--- start ---
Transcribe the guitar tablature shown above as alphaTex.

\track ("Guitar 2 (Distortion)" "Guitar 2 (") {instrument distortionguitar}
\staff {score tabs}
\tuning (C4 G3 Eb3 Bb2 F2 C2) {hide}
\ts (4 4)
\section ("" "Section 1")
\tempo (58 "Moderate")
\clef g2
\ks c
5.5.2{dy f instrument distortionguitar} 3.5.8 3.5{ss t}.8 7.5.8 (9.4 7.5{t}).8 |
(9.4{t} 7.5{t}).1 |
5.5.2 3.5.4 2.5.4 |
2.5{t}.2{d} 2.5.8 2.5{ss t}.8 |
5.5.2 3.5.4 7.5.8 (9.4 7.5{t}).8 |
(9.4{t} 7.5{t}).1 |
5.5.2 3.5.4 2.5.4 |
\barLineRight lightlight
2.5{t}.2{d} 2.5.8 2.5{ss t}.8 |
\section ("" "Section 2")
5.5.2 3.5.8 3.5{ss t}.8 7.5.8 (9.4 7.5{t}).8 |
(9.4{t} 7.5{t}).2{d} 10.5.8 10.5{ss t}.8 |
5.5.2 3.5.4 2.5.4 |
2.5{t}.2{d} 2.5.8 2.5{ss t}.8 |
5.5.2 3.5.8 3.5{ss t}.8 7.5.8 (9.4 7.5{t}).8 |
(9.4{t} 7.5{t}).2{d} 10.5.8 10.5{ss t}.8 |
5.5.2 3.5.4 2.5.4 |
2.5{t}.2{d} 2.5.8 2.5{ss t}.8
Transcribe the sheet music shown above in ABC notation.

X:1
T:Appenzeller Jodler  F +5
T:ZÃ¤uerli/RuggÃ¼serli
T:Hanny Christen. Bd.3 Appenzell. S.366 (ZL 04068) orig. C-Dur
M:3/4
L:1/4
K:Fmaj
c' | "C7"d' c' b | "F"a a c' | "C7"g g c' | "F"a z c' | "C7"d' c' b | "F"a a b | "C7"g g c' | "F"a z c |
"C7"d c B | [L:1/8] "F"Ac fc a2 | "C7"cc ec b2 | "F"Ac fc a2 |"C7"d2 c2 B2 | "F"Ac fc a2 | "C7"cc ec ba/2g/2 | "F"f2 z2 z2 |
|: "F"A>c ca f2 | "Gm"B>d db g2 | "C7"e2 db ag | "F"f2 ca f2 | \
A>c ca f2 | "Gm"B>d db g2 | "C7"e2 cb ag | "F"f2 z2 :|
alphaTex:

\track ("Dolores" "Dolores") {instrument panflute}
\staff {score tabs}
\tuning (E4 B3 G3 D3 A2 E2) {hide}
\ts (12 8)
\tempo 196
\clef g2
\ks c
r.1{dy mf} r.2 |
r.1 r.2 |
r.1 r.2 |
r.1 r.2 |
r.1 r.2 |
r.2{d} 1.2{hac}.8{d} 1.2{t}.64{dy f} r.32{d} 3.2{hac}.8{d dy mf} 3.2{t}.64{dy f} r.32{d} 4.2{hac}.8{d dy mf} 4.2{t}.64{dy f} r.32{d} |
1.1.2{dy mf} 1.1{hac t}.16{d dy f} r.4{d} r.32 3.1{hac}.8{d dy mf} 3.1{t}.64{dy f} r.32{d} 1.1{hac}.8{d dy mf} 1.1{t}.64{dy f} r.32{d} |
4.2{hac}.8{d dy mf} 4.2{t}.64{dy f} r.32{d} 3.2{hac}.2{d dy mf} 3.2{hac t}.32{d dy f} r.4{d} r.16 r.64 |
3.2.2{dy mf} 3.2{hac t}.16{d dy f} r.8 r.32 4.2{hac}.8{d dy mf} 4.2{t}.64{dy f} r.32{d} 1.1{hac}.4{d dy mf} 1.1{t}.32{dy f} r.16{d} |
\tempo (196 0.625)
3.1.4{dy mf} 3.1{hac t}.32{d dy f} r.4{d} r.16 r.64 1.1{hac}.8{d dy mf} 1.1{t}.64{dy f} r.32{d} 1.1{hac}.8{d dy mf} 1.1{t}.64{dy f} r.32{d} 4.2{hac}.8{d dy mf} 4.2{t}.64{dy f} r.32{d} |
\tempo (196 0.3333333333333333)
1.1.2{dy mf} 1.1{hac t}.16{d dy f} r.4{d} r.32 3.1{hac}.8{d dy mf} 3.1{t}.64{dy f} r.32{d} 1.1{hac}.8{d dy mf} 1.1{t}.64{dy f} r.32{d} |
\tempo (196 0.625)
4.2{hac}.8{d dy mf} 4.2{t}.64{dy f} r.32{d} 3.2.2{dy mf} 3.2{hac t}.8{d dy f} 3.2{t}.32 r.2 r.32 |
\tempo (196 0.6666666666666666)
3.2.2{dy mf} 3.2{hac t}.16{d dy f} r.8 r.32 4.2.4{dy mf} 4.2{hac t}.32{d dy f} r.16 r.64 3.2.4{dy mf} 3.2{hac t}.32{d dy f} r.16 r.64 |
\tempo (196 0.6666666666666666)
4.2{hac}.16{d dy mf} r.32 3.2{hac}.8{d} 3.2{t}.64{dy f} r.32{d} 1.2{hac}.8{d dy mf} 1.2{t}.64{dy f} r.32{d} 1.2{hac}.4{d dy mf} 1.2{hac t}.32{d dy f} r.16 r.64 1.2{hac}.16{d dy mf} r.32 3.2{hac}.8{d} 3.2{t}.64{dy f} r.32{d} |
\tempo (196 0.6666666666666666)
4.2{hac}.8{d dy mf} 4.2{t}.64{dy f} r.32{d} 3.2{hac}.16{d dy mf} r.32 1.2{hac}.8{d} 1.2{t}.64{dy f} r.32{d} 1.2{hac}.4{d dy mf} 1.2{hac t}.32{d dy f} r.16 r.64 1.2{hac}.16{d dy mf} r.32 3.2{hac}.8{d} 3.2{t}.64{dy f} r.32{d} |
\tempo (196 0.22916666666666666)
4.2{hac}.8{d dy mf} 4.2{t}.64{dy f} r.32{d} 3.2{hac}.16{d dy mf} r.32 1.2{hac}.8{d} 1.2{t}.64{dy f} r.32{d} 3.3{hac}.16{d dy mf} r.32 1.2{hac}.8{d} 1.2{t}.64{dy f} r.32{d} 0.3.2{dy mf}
--- end ---
[EXERCISE GOAL] Pull out every line in the rows above that contains the string "instrument", matching case exactly.

[EXERCISE ANSWER]
\track ("Guitar 2 (Distortion)" "Guitar 2 (") {instrument distortionguitar}
5.5.2{dy f instrument distortionguitar} 3.5.8 3.5{ss t}.8 7.5.8 (9.4 7.5{t}).8 |
\track ("Dolores" "Dolores") {instrument panflute}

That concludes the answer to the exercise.